In tale prospettiva, sembrerebbe auspicabile l’introduzione di tale nuovo istituto dell’accesso, ispirato al FOIA non nel decreto trasparenza, ma nella Legge 241/90, magari riformulando totalmente la disciplina dell’accesso agli atti per sancire per chiunque il “diritto a conoscere”, prevedendo opportune e specifiche limitazioni all’accesso, modulando il bilanciamento di interessi anche sulla scorta della presenza o meno di un interesse legittimo del soggetto che richiede l’accesso.

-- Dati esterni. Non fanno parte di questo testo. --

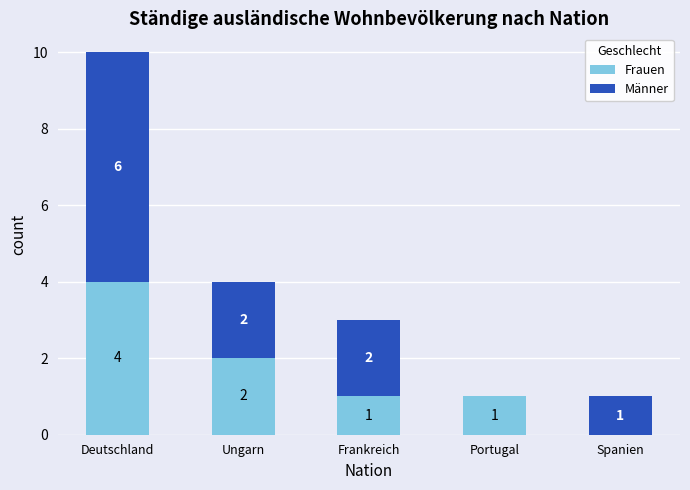

The Frauen series shows 3 at Deutschland. True or false?

False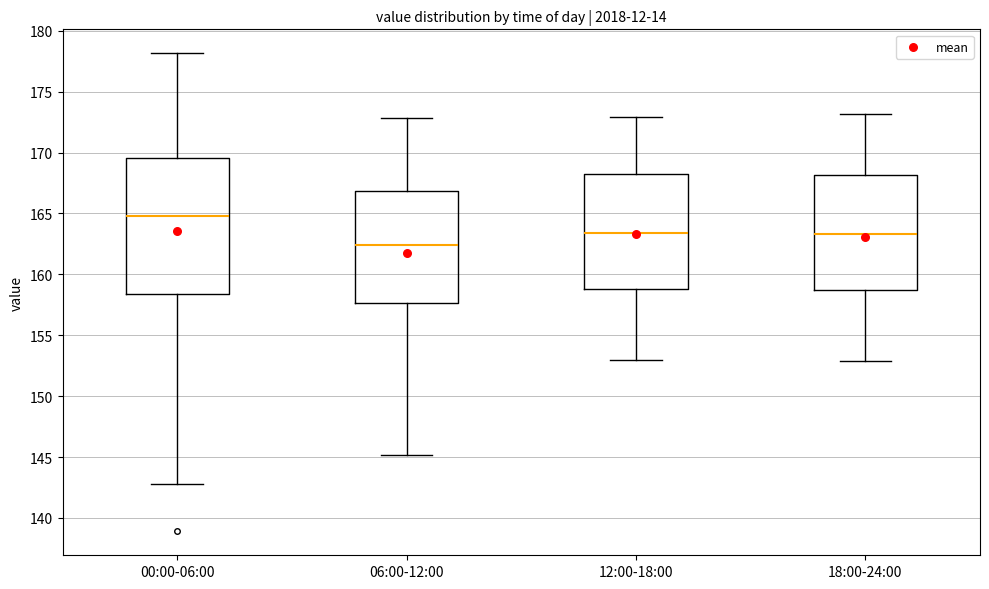

Which box has the highest median line?

00:00-06:00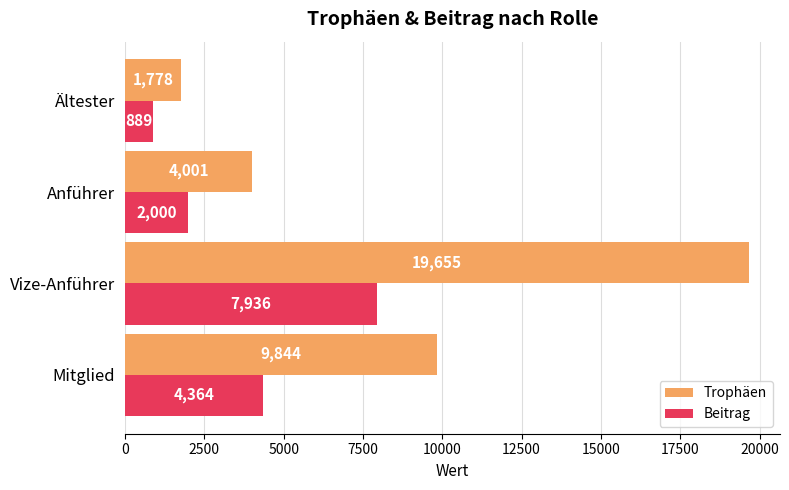

What is the difference between the second highest and minimum values in the Beitrag series?

3475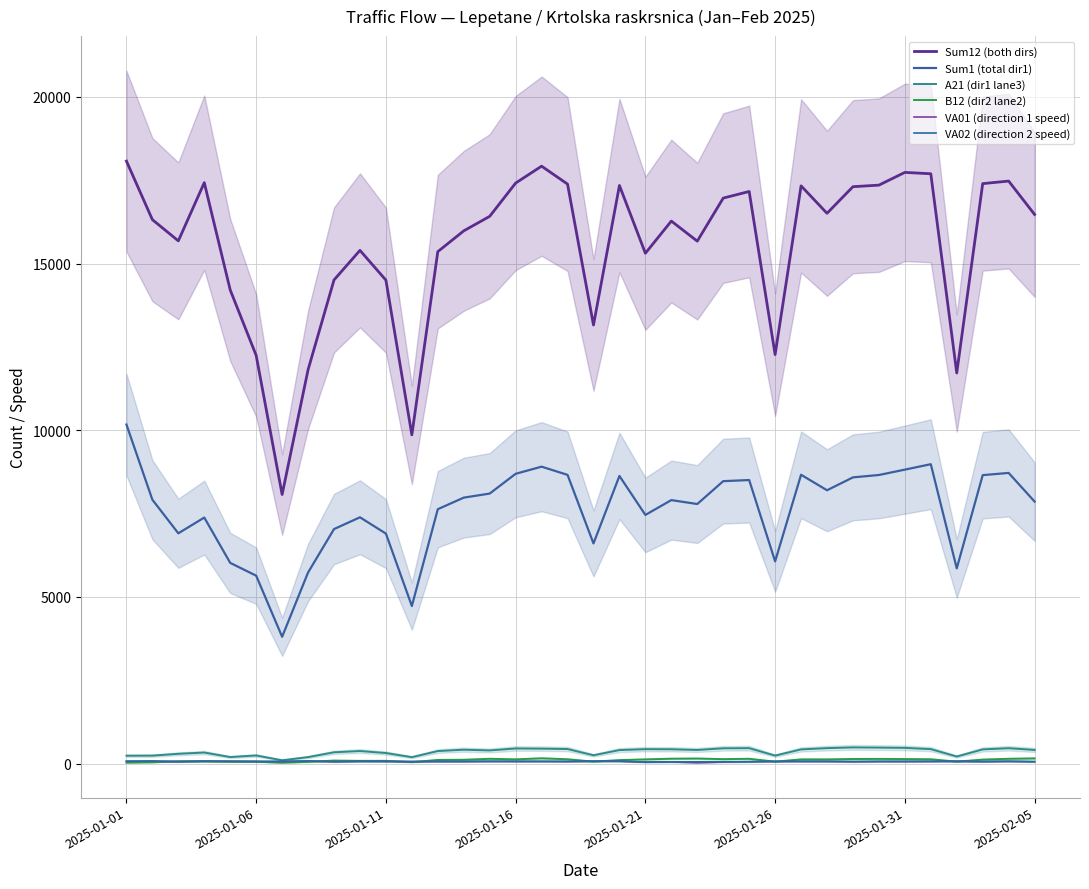

How many values in the B12 (dir2 lane2) series exceed 121?

17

In effetti, il nuovo istituto dell’accesso sembra condividere con quello dell’accesso civico solo le finalità ultime di controllo sociale diffuso, ma non anche le modalità di perseguimento delle stesse: in effetti, la pubblicazione sui siti istituzionali dei documenti di cui si richiede l’accesso, a ben guardare, non è prevista anche nel nuovo istituto, che contempla solo la trasmissione dei dati o dei documenti al soggetto richiedente, non anche la loro pubblicazione (come peraltro risulta evidente dalla lettura del comma 5 del nuovo art. 5, il quale prevede che “L’amministrazione competente provvede tempestivamente, e comunque non oltre trenta giorni dalla presentazione dell’istanza, a trasmettere al richiedente i dati o i documenti richiesti, ovvero, nel caso in cui l’istanza abbia a oggetto dati, informazioni o documenti oggetto di obbligo di pubblicazione obbligatoria ai sensi del presente decreto, a pubblicare sul sito il dato, l’informazione o il documento richiesto e a comunicare al richiedente l’avvenuta pubblicazione dello stesso, indicando il relativo collegamento ipertestuale”). Il parere del Consiglio di Stato, pertanto, offre preziose indicazioni al legislatore per perseguire quell’obiettivo di semplificazione dell’attività amministrativa e di pieno coinvolgimento del cittadino nelle attività della res publica, che porterebbe a rendere la PA realmente trasparente, prevenendo, al contempo, il rischio di corruzione che negli ultimi tempi sta travolgendo, sempre con più forza, le pubbliche amministrazioni italiane.